On the other hand, this is what Bill Gates has to say on corruption and why it
should not be a deterrent to the continued giving of foreign aid:

    
    
      There is a double standard at work here. I’ve heard people calling on the government
      to shut down some aid program if one dollar of corruption is found. On the other 
      hand, four of the past seven governors of Illinois have gone to prison for 
      corruption, and to my knowledge no one has demanded that Illinois schools be shut down
      or its highways closed. [2]
    

Even fully discounting the fact that the man is unimaginably wealthy and can
afford the graft and misuse of funds, I am still not quite convinced by this
line of reasoning.
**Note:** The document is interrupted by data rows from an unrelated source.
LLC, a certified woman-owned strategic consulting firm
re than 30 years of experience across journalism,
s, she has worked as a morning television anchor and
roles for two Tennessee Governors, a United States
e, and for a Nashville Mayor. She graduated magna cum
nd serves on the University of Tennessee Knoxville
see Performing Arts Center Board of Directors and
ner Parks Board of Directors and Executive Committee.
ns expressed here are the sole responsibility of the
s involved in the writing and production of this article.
At this point I'm just hoping that I don't wake up some
eight years from now to discover that even things like Kiva loans [3] had been
all along a huge waste of effort, time and - yes - money.

[1] Adventure Capitalist: The Ultimate Road Trip

[http://www.amazon.com/gp/product/0812967267](http://www.amazon.com/gp/product/0812967267)

[2] 3 MYTHS THAT BLOCK PROGRESS FOR THE POOR

[http://annualletter.gatesfoundation.org/#section=myth-
two](http://annualletter.gatesfoundation.org/#section=myth-two)

[3] Kiva Is Not Quite What It Seems

[http://www.cgdev.org/blog/kiva-not-quite-what-it-
seems](http://www.cgdev.org/blog/kiva-not-quite-what-it-seems)

------
ommunist
Nice article. I especially like the revolutionary idea that deworming pupils
does not affect their school performance. Yes, human development is the thing
that has to be fixed. But dreaming smaller is not going to fix that. Working
harder - can, but it is not that much attractive.

Disclaimer: I have been involved in development projects feted by JICA.